Yes; software arithmetic really is 100 times slower than hardware. Or, at least, it is a lot slower, and a factor of 100, give or take an order of magnitude, is about right. Back in the bad old days when you could not assume that every 80386 had an 80387 floating-point co-processor, then you had software simulation of binary floating point too, and that was slow.
No; you are living in a fantasy land if you think that a pure binary floating point can ever exactly represent all decimal numbers. Binary numbers can combine halves, quarters, eighths, etc, but since an exact decimal of 0.01 requires two factors of one fifth and one factor of one quarter (1/100 = (1/4)*(1/5)*(1/5)) and since one fifth has no exact representation in binary, you cannot exactly represent all decimal values with binary values (because 0.01 is a counter-example which cannot be represented exactly, but is representative of a huge class of decimal numbers that cannot be represented exactly).
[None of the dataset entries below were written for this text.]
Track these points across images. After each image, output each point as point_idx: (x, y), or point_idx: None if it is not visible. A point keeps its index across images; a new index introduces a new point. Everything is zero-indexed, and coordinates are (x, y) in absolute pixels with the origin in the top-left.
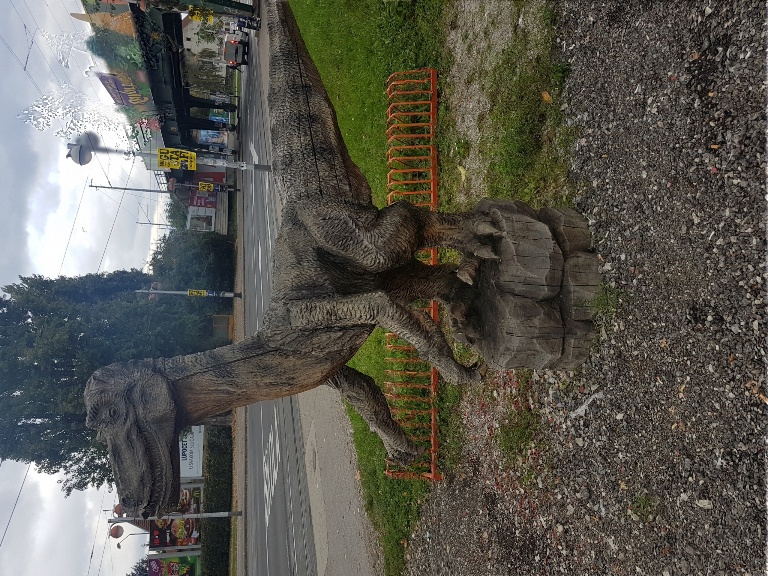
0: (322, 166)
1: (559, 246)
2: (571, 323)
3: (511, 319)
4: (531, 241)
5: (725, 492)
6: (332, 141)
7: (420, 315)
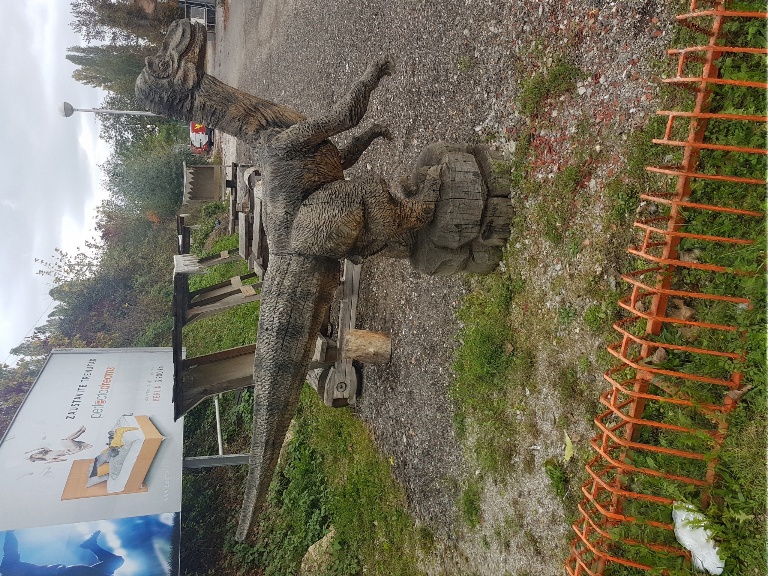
0: None
1: None
2: None
3: None
4: None
5: None
6: None
7: None
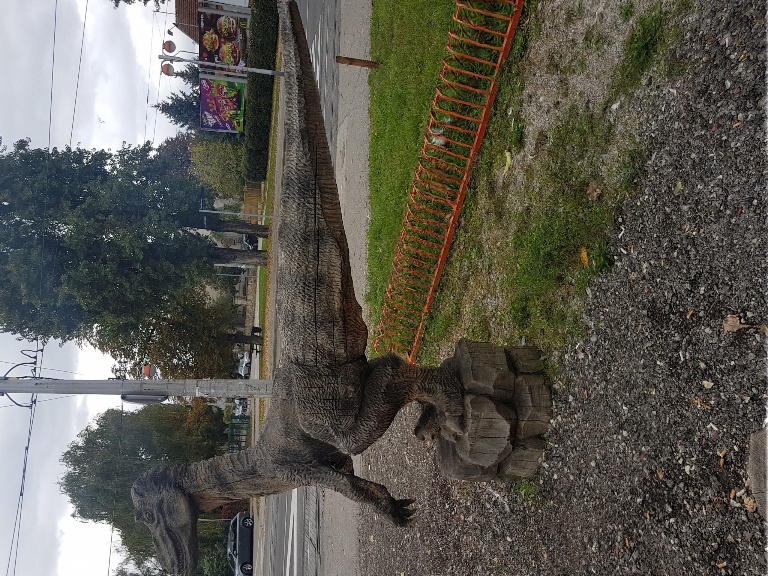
0: (321, 335)
1: (515, 435)
2: (504, 472)
3: (453, 474)
4: (488, 441)
5: None
6: (336, 304)
7: (375, 490)
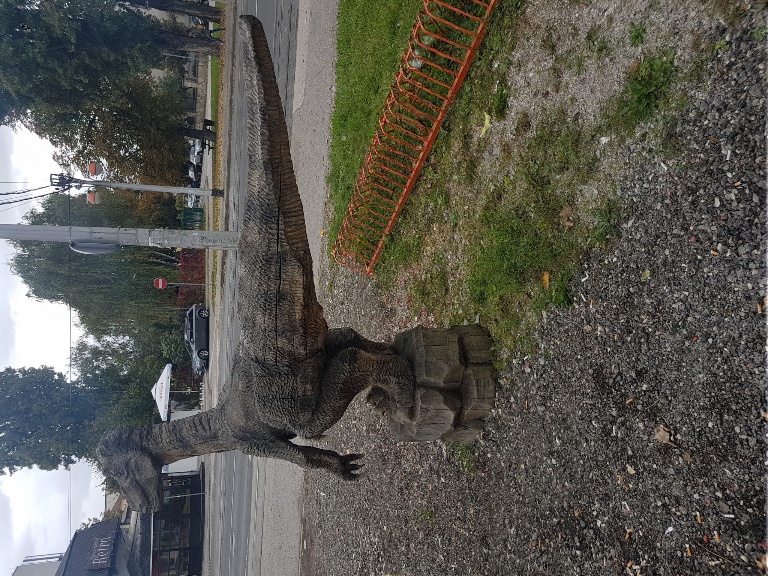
0: (281, 341)
1: None
2: None
3: None
4: (433, 426)
5: (448, 570)
6: (297, 316)
7: None
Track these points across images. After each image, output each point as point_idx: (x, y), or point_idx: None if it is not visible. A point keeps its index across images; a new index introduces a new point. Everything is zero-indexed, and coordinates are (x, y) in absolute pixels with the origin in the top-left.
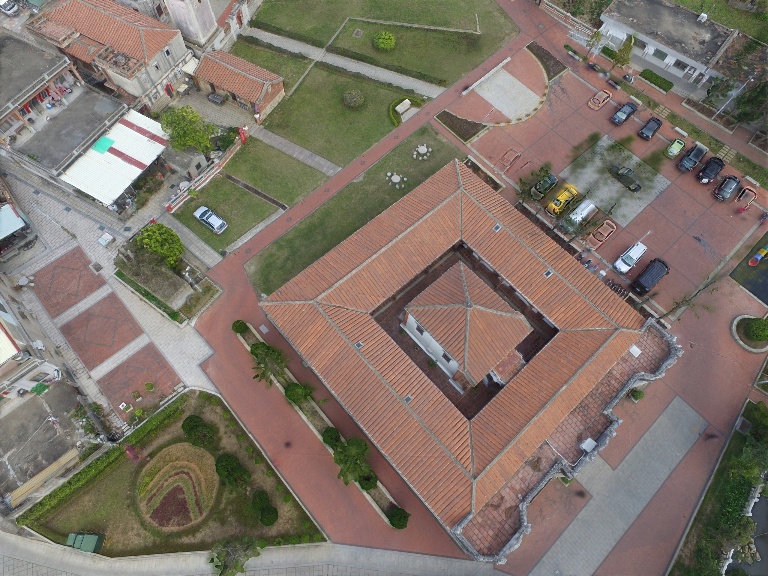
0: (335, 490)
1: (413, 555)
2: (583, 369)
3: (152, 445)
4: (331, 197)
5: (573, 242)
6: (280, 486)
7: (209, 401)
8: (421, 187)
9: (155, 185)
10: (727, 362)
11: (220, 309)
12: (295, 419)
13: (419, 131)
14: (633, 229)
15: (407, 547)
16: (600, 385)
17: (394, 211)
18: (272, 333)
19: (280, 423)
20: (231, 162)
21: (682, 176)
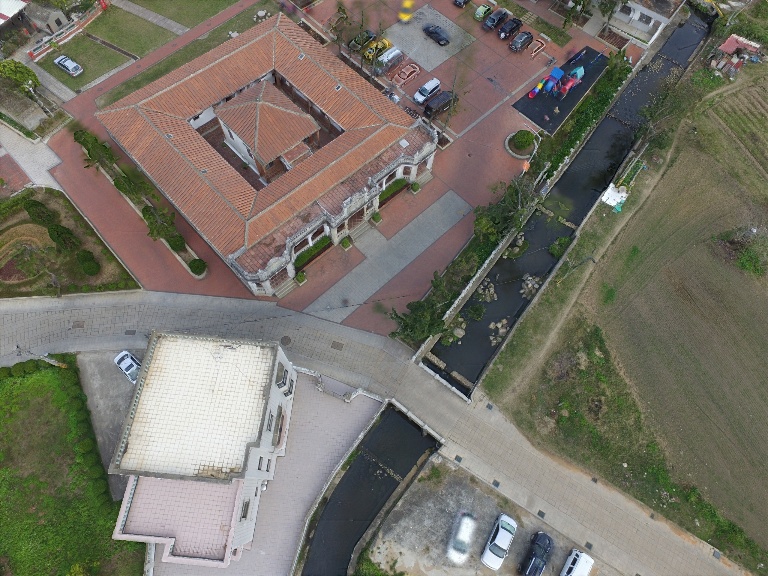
0: (153, 255)
1: (211, 297)
2: (352, 150)
3: (2, 227)
4: (178, 50)
5: (383, 82)
6: (105, 249)
7: (54, 196)
8: (246, 32)
9: (21, 39)
10: (497, 166)
11: (70, 131)
12: (125, 207)
13: (262, 1)
14: (437, 73)
15: (207, 292)
16: (370, 166)
17: (219, 48)
18: (113, 148)
19: (112, 210)
20: (92, 24)
21: (487, 34)
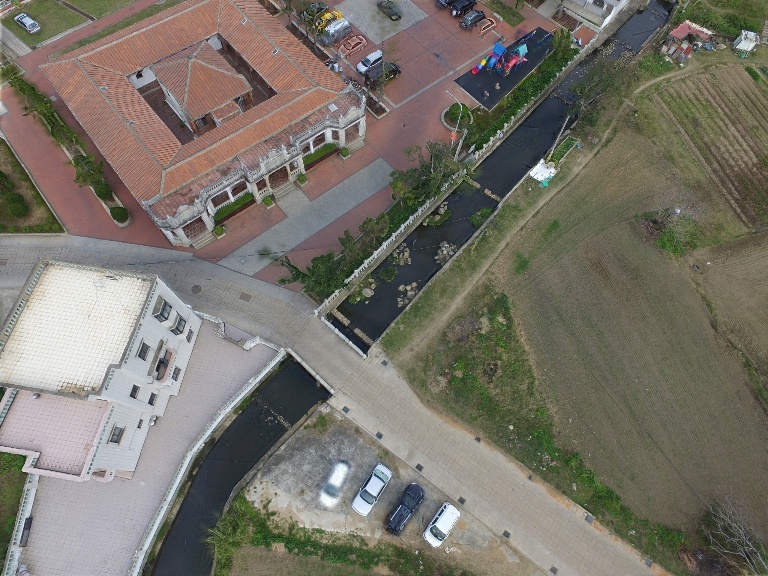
0: (81, 202)
1: (131, 245)
2: (278, 110)
3: None
4: (134, 13)
5: (329, 53)
6: (35, 194)
7: None
8: None
9: None
10: (430, 137)
11: None
12: (62, 157)
13: None
14: (384, 46)
15: (128, 240)
16: (295, 127)
17: (168, 11)
18: (59, 101)
19: (49, 159)
20: None
21: (440, 12)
So, you have to decide whether you can deal with the rounding before you call ToString() or whether you need to find some other mechanism that will deal with rounding your results as they are converted to a string. Or you can continue to use decimal arithmetic since it will remain accurate, and it will get faster once machines are released that support the new IEEE 754 decimal arithmetic in hardware.
Obligatory cross-reference: What Every Computer Scientist Should Know About Floating-Point Arithmetic. That's one of many possible URLs.
Information on decimal arithmetic and the new IEEE 754:2008 standard at this Speleotrove site.
Just use a long and multiply by a power of 10. After you're done, divide by the same power of 10.
Decimals should always be used for financial calculations. The size of the numbers isn't important.
The easiest way for me to explain is via some C# code.
double one = 3.05;
double two = 0.05;
System.Console.WriteLine((one + two) == 3.1);
That bit of code will print out False even though 3.1 is equal to 3.1...
Same thing...but using decimal:
decimal one = 3.05m;
decimal two = 0.05m;
System.Console.WriteLine((one + two) == 3.1m);
This will now print out True!
If you want to avoid this sort of issue, I recommend you stick with decimals.
I refer you to my answer given to this question.
Use a long, store the smallest amount you need to track, and display the values accordingly.